Creating an API is an uncomplicated process. Inside the Microsoft Fabric management environment, start by naming your API. Then choose your sources and the tables you want to expose. This creates the GraphQL schema, and you can work in the built-in schema explorer to define the queries and any necessary relationships between tables. Not all Fabric data sources are supported at the moment, but you should be able to get started with the current set of analytics endpoints, which lets you deliver access to existing analytics data. This allows Microsoft Fabric to store data, run analytics queries, store results in tables, and then offer API access to those results.

Once your API is ready, all you need to do is copy the resulting endpoint and pass it to your application developers. They’ll need to include appropriate authorizations, ensuring that only approved users get access (especially important if your API allows data to be modified).

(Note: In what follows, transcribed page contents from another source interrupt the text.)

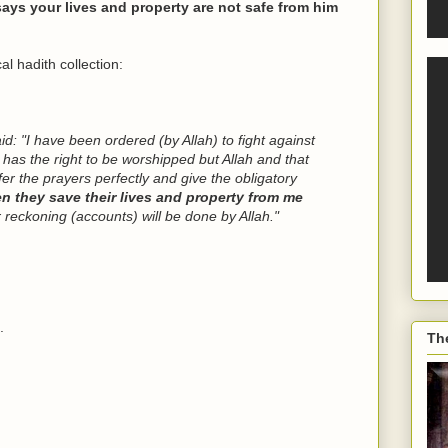
ays your lives and property are not safe from him
l hadith collection:
aid: "I have been ordered (by Allah) to fight against
e has the right to be worshipped but Allah and that
r the prayers perfectly and give the obligatory
en they save their lives and property from me
r reckoning (accounts) will be done by Allah."
.
Th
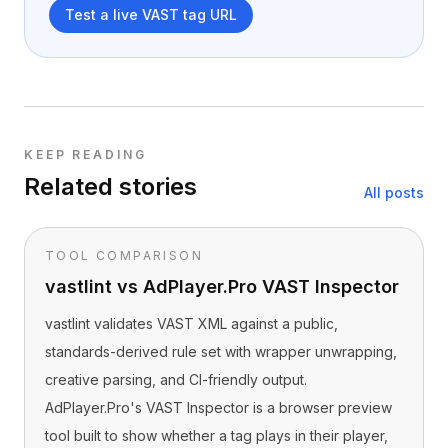
Test a live VAST tag URL
KEEP READING
Related stories
All posts
TOOL COMPARISON
vastlint vs AdPlayer.Pro VAST Inspector
vastlint validates VAST XML against a public,
standards-derived rule set with wrapper unwrapping,
creative parsing, and CI-friendly output.
AdPlayer.Pro's VAST Inspector is a browser preview
tool built to show whether a tag plays in their player,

These latest updates to Microsoft Fabric fill many of the platform’s obvious gaps. By making it easier to work with alternative data formats, including streamed data, you can now leverage existing investments, while support for GraphQL APIs offers the opportunity to build applications that can work with big data while Fabric handles the underlying queries behind the scenes.

By offering a way to abstract away from the complexity associated with data at scale, and by providing AI agents, Microsoft Fabric is demonstrating how a managed data platform can let you go from raw data to analytical applications no matter your skills. All you need to do is ask questions.